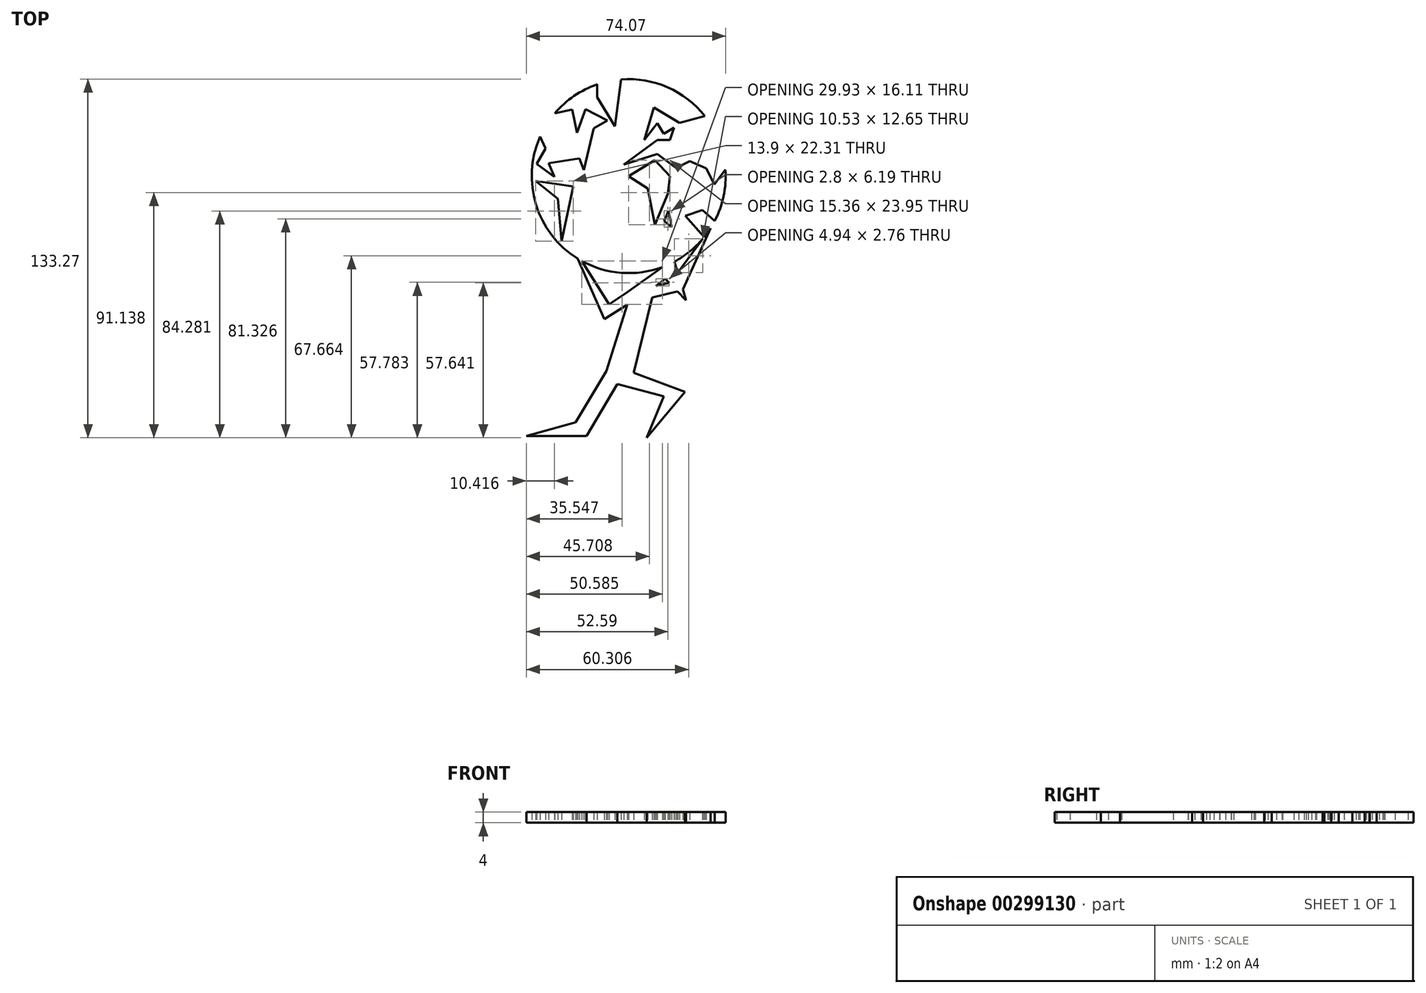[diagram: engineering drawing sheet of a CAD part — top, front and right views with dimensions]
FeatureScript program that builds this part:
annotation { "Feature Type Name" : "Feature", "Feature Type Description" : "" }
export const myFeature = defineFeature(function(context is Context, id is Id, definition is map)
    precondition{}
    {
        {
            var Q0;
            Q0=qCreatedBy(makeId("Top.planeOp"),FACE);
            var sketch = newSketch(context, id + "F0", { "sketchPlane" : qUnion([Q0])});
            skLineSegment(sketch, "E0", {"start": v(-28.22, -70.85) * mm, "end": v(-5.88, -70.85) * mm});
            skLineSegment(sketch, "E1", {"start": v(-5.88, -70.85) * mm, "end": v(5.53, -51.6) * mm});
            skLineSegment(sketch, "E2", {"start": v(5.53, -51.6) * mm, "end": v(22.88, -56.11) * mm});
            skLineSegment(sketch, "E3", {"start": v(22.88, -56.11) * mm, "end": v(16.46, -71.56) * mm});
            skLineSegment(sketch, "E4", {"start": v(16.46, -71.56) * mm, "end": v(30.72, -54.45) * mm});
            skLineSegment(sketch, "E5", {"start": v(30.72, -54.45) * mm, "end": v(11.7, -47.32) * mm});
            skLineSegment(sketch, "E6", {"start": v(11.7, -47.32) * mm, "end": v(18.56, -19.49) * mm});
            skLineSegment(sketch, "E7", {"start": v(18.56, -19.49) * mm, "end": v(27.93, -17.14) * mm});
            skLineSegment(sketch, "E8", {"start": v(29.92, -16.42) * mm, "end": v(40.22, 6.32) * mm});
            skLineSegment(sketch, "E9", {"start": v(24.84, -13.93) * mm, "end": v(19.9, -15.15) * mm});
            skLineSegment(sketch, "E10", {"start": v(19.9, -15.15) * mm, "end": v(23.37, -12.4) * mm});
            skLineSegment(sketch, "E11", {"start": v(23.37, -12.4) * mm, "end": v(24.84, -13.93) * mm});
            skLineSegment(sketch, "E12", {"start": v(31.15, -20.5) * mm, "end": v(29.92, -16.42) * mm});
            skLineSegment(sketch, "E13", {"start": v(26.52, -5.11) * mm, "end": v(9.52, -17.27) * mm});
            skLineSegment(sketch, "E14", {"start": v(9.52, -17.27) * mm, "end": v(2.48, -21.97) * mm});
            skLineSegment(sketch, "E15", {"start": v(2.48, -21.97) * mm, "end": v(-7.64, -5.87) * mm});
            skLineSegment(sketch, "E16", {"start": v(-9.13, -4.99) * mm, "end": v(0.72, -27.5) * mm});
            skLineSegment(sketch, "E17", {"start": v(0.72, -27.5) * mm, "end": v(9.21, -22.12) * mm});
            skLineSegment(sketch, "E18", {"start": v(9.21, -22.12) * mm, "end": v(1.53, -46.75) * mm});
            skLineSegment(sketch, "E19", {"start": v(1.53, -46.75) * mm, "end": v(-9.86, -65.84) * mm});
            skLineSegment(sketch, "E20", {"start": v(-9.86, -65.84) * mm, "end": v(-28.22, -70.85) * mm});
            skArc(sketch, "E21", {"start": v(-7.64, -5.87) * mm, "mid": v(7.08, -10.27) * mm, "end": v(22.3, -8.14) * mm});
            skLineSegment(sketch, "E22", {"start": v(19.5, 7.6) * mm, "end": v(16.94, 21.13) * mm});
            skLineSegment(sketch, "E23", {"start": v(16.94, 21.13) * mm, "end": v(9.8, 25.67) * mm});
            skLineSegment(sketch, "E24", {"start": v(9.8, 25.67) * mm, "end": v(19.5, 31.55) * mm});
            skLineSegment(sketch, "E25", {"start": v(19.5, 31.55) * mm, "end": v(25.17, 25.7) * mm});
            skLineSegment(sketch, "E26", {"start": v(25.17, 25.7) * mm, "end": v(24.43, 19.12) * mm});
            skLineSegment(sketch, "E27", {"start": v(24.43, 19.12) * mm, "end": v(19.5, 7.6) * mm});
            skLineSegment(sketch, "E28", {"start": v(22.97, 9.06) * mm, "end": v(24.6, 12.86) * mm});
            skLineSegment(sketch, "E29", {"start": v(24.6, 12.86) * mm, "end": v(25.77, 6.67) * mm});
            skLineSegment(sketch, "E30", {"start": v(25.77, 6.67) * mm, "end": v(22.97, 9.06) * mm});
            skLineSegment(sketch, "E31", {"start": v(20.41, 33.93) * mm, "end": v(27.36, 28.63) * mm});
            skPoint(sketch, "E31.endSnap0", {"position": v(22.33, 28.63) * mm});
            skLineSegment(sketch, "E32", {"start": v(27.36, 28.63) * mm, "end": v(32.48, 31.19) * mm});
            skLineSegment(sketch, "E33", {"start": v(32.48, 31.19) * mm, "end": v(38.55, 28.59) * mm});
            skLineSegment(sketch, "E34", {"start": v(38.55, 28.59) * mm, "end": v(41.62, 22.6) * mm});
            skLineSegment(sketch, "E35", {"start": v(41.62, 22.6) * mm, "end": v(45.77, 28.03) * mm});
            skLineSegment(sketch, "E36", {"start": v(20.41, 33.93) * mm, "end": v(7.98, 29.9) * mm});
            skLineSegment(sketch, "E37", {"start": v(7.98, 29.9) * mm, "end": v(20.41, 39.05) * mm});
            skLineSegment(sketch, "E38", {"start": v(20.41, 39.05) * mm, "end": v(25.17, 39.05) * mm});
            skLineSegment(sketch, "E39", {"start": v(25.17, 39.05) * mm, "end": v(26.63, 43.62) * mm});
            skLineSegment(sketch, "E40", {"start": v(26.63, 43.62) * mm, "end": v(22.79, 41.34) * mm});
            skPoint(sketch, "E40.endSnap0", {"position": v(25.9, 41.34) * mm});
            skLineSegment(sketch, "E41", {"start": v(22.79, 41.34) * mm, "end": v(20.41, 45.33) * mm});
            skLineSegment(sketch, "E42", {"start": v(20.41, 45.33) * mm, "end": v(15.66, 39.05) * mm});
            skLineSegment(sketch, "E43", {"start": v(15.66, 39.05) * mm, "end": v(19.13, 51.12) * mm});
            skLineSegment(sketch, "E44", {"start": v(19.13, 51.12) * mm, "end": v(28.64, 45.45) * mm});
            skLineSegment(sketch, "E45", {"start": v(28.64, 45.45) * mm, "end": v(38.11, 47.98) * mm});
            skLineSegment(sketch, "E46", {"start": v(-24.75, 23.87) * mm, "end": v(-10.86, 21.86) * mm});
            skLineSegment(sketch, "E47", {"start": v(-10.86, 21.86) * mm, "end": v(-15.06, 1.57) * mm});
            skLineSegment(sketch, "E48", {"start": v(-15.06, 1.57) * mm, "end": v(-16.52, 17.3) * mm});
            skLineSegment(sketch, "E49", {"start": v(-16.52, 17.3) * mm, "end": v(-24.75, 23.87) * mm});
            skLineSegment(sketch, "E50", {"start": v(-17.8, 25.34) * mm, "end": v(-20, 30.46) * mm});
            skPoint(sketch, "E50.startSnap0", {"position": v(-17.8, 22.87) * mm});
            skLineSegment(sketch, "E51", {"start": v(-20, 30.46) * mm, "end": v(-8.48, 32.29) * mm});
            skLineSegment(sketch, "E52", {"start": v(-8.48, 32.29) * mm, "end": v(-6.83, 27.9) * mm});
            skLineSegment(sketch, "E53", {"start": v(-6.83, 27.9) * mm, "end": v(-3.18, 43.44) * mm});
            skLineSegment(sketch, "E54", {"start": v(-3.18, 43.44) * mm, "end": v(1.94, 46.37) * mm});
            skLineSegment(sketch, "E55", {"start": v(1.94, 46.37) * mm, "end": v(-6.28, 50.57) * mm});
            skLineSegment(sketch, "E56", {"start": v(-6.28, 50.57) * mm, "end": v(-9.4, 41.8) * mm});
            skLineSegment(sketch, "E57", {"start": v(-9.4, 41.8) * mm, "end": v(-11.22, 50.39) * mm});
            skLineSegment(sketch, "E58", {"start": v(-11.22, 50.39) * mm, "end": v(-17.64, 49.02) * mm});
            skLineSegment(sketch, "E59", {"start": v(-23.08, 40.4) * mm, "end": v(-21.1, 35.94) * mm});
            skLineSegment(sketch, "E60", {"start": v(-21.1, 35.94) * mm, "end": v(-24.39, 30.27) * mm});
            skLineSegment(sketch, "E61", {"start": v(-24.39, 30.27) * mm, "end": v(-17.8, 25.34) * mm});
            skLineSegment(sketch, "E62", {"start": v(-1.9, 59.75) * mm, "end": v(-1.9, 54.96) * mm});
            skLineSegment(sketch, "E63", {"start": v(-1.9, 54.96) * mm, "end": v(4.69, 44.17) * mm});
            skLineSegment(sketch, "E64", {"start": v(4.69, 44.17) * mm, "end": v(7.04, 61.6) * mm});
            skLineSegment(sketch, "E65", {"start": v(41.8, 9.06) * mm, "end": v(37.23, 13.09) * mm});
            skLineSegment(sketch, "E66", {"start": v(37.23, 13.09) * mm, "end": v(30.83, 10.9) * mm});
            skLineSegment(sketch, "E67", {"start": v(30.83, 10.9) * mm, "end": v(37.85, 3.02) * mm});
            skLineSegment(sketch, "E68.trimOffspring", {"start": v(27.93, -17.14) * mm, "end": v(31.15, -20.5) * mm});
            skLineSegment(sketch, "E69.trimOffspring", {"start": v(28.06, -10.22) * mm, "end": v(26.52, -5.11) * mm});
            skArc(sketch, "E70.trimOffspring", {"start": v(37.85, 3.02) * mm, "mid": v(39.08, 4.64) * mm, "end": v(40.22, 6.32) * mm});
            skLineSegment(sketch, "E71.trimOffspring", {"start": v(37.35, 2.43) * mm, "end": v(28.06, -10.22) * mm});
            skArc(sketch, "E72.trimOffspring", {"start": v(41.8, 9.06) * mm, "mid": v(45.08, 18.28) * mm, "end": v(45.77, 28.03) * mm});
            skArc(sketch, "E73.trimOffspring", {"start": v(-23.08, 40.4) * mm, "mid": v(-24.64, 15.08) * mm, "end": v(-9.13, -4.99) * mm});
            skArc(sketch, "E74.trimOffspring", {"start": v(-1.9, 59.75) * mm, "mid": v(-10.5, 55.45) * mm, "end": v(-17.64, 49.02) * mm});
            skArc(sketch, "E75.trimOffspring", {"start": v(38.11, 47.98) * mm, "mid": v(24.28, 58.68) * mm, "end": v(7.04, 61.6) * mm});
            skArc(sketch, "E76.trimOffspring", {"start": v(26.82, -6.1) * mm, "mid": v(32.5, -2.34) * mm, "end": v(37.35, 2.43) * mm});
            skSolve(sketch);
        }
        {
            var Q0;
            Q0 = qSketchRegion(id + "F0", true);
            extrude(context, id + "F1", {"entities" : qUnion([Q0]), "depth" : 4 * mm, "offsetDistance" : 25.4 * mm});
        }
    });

◇ ◇ ◇ ◇ ◇ ◇ ◇

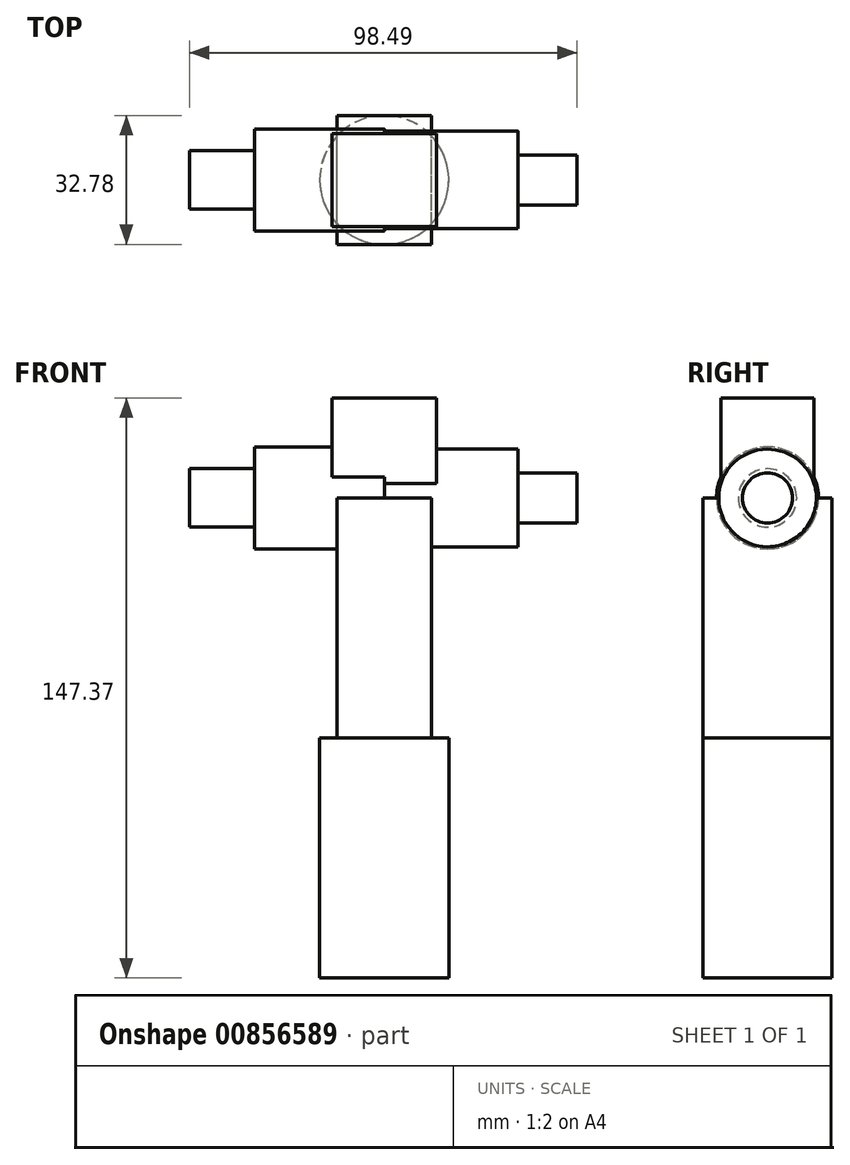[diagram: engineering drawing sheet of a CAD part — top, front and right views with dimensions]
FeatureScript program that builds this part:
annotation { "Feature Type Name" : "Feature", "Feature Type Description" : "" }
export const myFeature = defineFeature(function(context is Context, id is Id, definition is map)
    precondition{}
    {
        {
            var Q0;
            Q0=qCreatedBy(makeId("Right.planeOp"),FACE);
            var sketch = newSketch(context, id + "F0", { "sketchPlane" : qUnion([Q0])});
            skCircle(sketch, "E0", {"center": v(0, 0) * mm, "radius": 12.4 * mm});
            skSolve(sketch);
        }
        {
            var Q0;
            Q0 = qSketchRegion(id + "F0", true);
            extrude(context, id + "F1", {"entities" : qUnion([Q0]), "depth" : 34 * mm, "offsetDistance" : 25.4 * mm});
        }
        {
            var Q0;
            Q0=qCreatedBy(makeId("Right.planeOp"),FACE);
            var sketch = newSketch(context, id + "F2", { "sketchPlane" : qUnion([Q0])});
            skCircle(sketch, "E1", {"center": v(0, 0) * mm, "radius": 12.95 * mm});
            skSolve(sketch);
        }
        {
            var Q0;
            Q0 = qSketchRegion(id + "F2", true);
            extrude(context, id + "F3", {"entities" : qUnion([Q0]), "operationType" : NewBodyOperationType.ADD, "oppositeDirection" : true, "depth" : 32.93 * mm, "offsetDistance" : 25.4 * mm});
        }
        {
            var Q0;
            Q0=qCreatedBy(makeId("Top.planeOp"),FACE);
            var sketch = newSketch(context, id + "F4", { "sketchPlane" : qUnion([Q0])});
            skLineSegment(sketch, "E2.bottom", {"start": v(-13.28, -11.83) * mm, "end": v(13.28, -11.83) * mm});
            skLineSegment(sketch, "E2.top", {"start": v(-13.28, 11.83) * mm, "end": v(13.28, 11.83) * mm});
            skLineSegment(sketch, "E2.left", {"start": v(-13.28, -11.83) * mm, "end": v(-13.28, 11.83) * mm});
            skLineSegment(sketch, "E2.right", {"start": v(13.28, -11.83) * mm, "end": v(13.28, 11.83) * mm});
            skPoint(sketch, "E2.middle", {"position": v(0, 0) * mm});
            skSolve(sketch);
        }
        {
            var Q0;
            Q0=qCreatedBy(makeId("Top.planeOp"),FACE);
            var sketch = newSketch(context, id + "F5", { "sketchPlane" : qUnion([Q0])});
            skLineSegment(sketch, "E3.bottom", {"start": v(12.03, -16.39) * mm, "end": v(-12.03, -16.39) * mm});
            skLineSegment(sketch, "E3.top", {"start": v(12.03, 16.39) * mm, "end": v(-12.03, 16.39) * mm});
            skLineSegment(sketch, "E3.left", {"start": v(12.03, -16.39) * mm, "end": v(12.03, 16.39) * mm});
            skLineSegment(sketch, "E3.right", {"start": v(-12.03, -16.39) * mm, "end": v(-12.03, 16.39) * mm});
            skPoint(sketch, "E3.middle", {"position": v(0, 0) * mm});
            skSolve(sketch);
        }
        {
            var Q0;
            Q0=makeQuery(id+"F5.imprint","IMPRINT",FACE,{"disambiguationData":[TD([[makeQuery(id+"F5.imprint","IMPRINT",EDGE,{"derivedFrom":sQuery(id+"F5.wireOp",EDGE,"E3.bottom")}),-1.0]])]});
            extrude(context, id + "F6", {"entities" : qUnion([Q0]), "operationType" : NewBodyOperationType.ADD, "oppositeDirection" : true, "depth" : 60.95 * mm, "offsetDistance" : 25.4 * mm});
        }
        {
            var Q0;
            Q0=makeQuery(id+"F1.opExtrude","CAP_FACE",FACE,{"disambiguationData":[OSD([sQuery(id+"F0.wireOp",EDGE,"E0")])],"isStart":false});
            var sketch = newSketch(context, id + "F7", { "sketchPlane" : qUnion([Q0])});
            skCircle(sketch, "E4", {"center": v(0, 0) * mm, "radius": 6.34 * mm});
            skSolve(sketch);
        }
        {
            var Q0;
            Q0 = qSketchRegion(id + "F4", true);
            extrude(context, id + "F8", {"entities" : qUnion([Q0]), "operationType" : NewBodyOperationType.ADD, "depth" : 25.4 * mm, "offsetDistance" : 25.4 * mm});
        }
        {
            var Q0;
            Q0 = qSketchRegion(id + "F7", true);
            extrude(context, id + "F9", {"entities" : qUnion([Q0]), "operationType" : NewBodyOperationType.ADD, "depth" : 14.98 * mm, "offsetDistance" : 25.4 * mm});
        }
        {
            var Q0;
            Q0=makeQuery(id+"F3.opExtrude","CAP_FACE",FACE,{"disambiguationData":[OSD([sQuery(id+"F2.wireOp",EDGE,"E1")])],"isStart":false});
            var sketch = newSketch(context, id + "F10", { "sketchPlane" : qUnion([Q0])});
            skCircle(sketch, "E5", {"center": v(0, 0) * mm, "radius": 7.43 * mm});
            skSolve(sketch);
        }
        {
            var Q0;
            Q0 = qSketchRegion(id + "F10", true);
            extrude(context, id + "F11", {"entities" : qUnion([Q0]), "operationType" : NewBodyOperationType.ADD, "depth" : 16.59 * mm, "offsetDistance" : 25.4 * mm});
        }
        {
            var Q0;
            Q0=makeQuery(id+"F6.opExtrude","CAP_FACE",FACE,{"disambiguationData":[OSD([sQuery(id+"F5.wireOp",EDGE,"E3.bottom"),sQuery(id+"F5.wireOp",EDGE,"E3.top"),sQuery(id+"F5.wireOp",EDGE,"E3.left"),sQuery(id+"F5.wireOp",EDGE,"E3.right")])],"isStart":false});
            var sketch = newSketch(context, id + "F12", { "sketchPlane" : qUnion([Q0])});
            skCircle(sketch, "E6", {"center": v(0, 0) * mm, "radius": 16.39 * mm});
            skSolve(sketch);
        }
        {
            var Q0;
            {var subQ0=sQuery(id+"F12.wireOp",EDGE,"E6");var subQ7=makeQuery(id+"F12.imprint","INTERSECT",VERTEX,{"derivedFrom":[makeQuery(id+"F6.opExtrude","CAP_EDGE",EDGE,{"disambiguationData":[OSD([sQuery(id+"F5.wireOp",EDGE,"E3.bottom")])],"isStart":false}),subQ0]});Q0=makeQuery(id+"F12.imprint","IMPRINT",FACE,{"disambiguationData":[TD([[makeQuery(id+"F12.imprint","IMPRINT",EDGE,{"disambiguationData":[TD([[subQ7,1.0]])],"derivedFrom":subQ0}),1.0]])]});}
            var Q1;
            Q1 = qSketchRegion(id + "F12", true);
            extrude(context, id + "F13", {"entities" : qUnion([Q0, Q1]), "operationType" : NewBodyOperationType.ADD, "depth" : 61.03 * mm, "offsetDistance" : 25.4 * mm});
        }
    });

◇ ◇ ◇ ◇ ◇ ◇ ◇

▶ _Task_
Pull out every line in the rows above that contains the string "wireOp". Match its case.

▶ _In response_
            Q0=makeQuery(id+"F5.imprint","IMPRINT",FACE,{"disambiguationData":[TD([[makeQuery(id+"F5.imprint","IMPRINT",EDGE,{"derivedFrom":sQuery(id+"F5.wireOp",EDGE,"E3.bottom")}),-1.0]])]});
            Q0=makeQuery(id+"F1.opExtrude","CAP_FACE",FACE,{"disambiguationData":[OSD([sQuery(id+"F0.wireOp",EDGE,"E0")])],"isStart":false});
            Q0=makeQuery(id+"F3.opExtrude","CAP_FACE",FACE,{"disambiguationData":[OSD([sQuery(id+"F2.wireOp",EDGE,"E1")])],"isStart":false});
            Q0=makeQuery(id+"F6.opExtrude","CAP_FACE",FACE,{"disambiguationData":[OSD([sQuery(id+"F5.wireOp",EDGE,"E3.bottom"),sQuery(id+"F5.wireOp",EDGE,"E3.top"),sQuery(id+"F5.wireOp",EDGE,"E3.left"),sQuery(id+"F5.wireOp",EDGE,"E3.right")])],"isStart":false});
            {var subQ0=sQuery(id+"F12.wireOp",EDGE,"E6");var subQ7=makeQuery(id+"F12.imprint","INTERSECT",VERTEX,{"derivedFrom":[makeQuery(id+"F6.opExtrude","CAP_EDGE",EDGE,{"disambiguationData":[OSD([sQuery(id+"F5.wireOp",EDGE,"E3.bottom")])],"isStart":false}),subQ0]});Q0=makeQuery(id+"F12.imprint","IMPRINT",FACE,{"disambiguationData":[TD([[makeQuery(id+"F12.imprint","IMPRINT",EDGE,{"disambiguationData":[TD([[subQ7,1.0]])],"derivedFrom":subQ0}),1.0]])]});}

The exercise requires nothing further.